3. APPROVAL HISTORY:
4. SCHEDULING AND PROPOSED INSTRUCTORS:
4. Semester of Initial Offering: Spring 2009.
(This course was offered as BINF739 (Topics in Bioinformatics) during Spring 2008.)
Proposed Instructors: Prof. John Grefenstette or Prof. Jeff Solka
5. TENTATIVE SYLLABUS: See attached.
5. BINF 760
Machine Learning for Bioinformatics
-- SYLLABUS --
Prerequisites: Familiarity with bioinformatics methods and databases (e.g., BINF630), molecular cell biology
(e.g., BINF631), bioinformatics programming (e.g., BINF634), or permission of the instructor.
Credits: 3
Instructor: Prof. John J. Grefenstette
Office Hours: M 4-5 pm.
Course Description:
Machine learning and data mining methods have been applied to many problems in genomics, including cancer
prediction, gene finding, protein function classification, and gene regulation network inference. This course
provides an intensive introduction to machine learning methods relevant to application to problems in
computational biology. Methods include decision trees, random forests, rule learning methods, support vector
machines, neural networks, genetic algorithms, instance based learning, Bayesian networks, and evaluation
metrics for learning systems. Applications include selecting predictive genes from microarray studies,
classification of protein function based on structure, haplotype inference, and other recent bioinformatics
applications selected from the literature. In addition to lectures from the instructor, students will present papers
from the literature, and complete a machine learning project.
The students take a very active role in this course. The instructor will provide background lectures and lead
discussions on machine learning techniques, methodology and applications. Students will present and discuss
articles focusing on specific applications. Student will also spend significant time presenting and discussing
course projects in class.
Lecture Content:
• Week 1: Overview of Machine Learning. Concepts, instances, attributes. Knowledge representations.
Survey of applications to bioinformatics.
• Week 2: Evaluation of learning methods. Performance measures, cross-validation, ROC curves, evaluating
numeric predictions. Hands-on exercises using WEKA.
• Week 3: Decision trees, random forests, classification rules. Selected bioinformatics applications.
• Week 4: Support vector machines, radial basis functions, neural networks. Student presentations of
research articles.
• Week 5: Instance based learning, genetic algorithms.
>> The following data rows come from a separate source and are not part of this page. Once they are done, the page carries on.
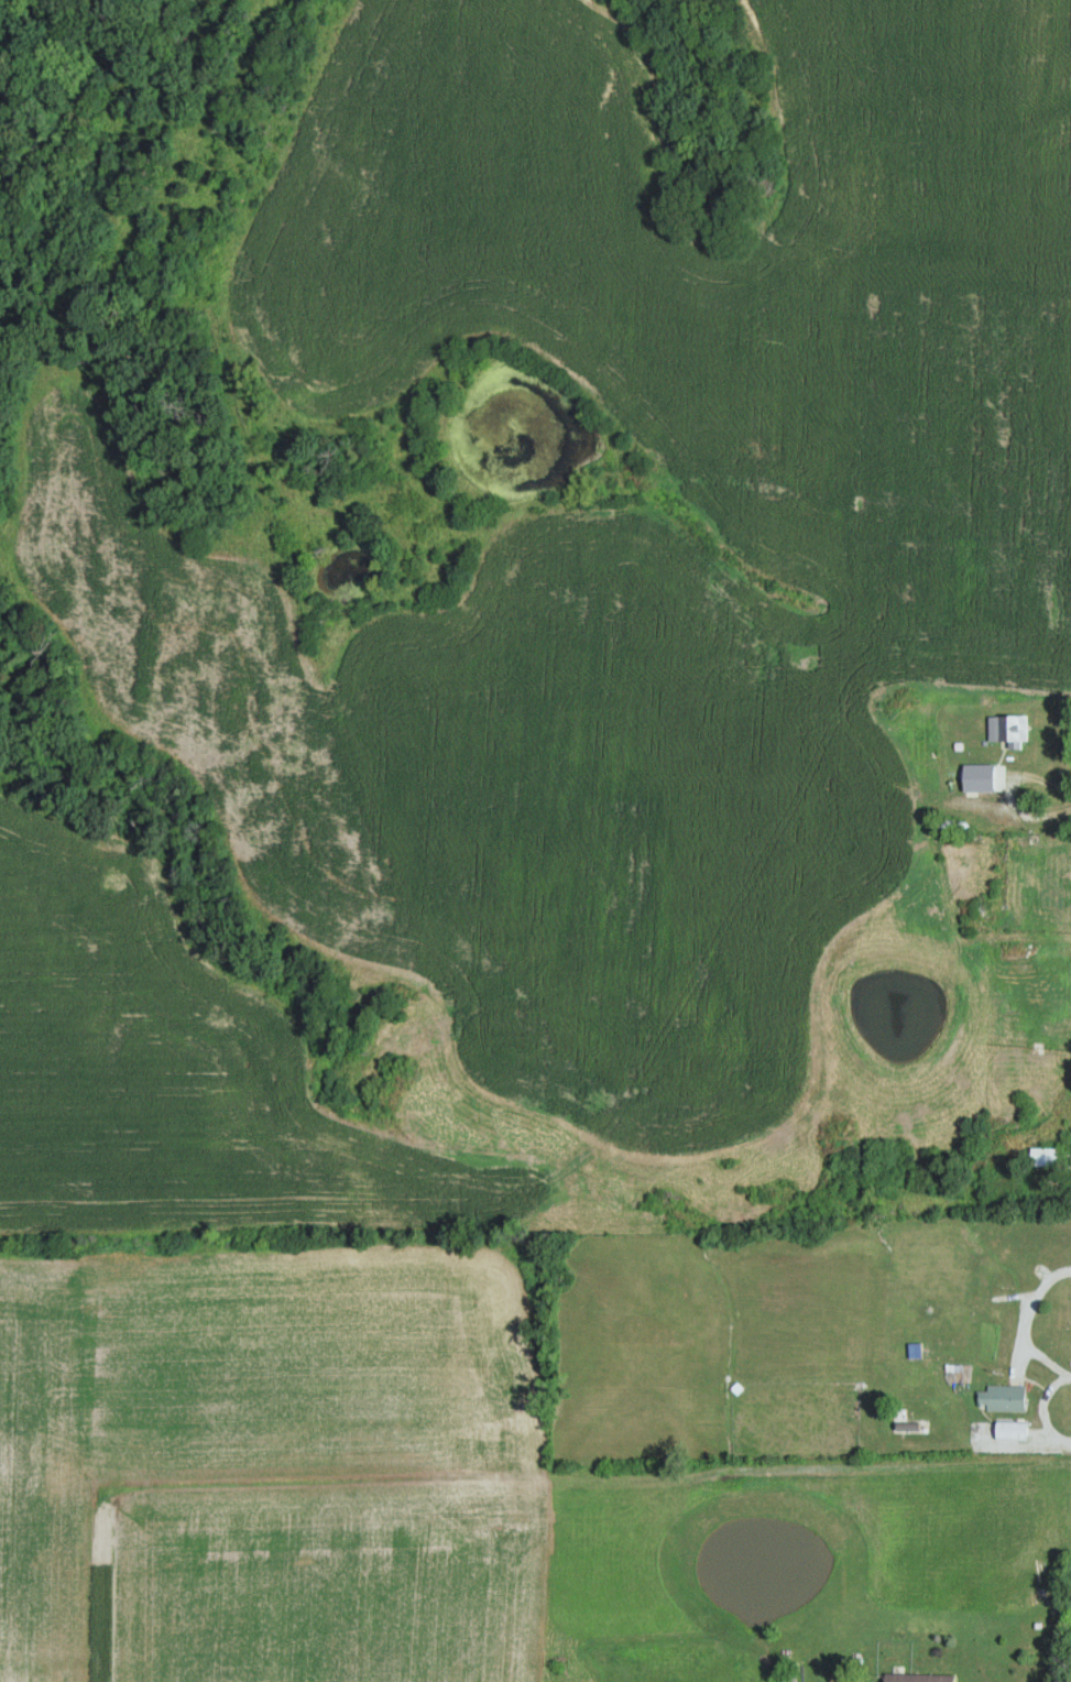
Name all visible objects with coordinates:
building: (883, 695)
building: (1010, 729)
building: (968, 776)
road: (1009, 817)
building: (1016, 954)
building: (1047, 1157)
road: (946, 1202)
road: (1026, 1324)
building: (1002, 1399)
building: (909, 1419)
building: (1012, 1431)
building: (920, 1678)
Student presentations of research articles.
• Week 6: Unsupervised learning: Clustering. Student presentations of research articles. Written project
proposals due.
• Week 7: Oral presentations of project proposals.
• Week 8: Bayesian networks. Selected bioinformatics applications.
• Week 9: Attribute selection and transformations, PCA. Selected bioinformatics applications.
• Week 10: Combining multiple models: Bagging, boosting, stacking.
• Week 11: Project preparation and working session.
6. • Week 12: Current trends in machine learning. Recent applications.
• Week 13: Student project presentations.
• Week 14: Student project presentations.
Homework: Student will be assigned homework assignments using the WEKA machine learning software
toolkit. Assignments will cover the operation of the software, data preparation, data cleansing, visualization,
use of classifiers, and experimental design.
Project: A significant portion of your grade depends on your participation in classroom discussions and oral
presentations. A course project will be defined by each student, subject to the approval of the instructor. Each
student will give two classroom presentations about the project: one describing its plan and rationale, and one
describing the results. A written final report in publishable format is also required.
Exams: There will be no exams for the course. The final written report on the course project will be due on the
Final Exam date.
Grading Criteria:
• Class discussion participation: 25%
• Presentation of research article: 25%
• Project presentations: 25%
• Final project report: 25%
Required Texts:
Data Mining: Practical Machine Learning Tools and Techniques (Second Edition), by Ian H. Witten and Eibe
Frank.
Other readings will be assigned from the bioinformatics research literature.